• You already know the basics of NTP.
    This lesson goes deeper into how the protocol actually works.

    What NTP Does

    Without NTP, every device keeps its own time and they drift apart:

    Without NTP, switch SW1 and routers R1 and R2 show different clock times and an administrator notes the devices are out of sync

    Figure 1 – Without NTP, clocks drift apart

    With NTP, all devices point to one NTP server, allowing them to converge on the same time.

    With an NTP server, switch SW1 and routers R1 and R2 all display the same synchronized time

    Figure 2 – With NTP, devices share one time

    NTP is a standardized protocol in RFC 5905, and NTPv4 is the current version.

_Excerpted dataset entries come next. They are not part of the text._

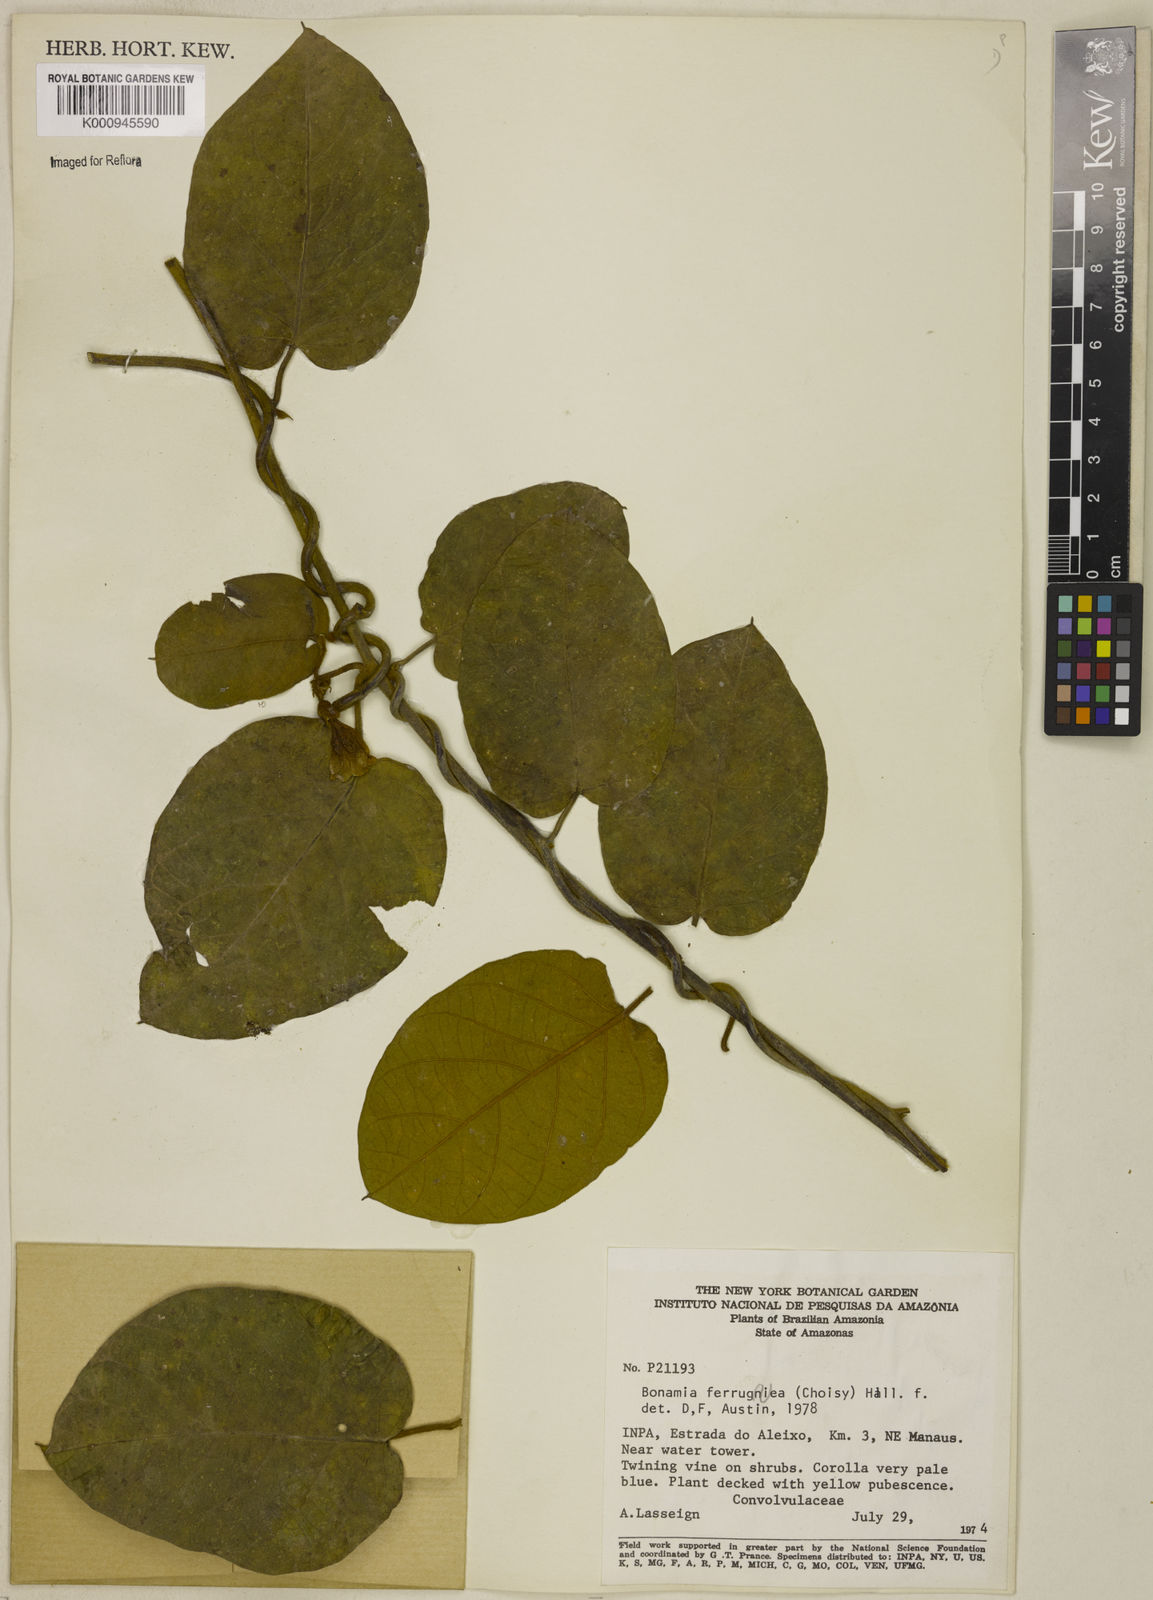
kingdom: Plantae
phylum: Tracheophyta
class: Magnoliopsida
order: Solanales
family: Convolvulaceae
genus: Bonamia
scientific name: Bonamia ferruginea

    Answer the question below

    What is the current version of NTP?

    NTP Stratums

    NTP establishes a hierarchy of clock sources.
    It uses the term stratum to measure distance from the reference.

    Stratum 0 is the reference clock itself, a GPS or atomic source.

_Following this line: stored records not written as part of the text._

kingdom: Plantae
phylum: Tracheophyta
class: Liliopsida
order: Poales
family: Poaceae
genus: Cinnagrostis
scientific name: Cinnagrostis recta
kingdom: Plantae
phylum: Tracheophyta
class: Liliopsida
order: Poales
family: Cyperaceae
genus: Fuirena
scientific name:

    The NTP stratum hierarchy: a stratum 0 reference clock feeds stratum 1 servers, then stratum 2 and stratum 3 routers

    Figure 3 – The NTP stratum hierarchy

    The server directly connected to it is a Stratum 1 server.
    Each step down the chain adds one.

    • The usable values range from 1 to 15.

    • Stratum 16 means that the device is unsynchronized and has no valid source yet.

    NTP uses UDP port 123.

    Answer the question below

    What stratum is a server directly connected to the reference clock?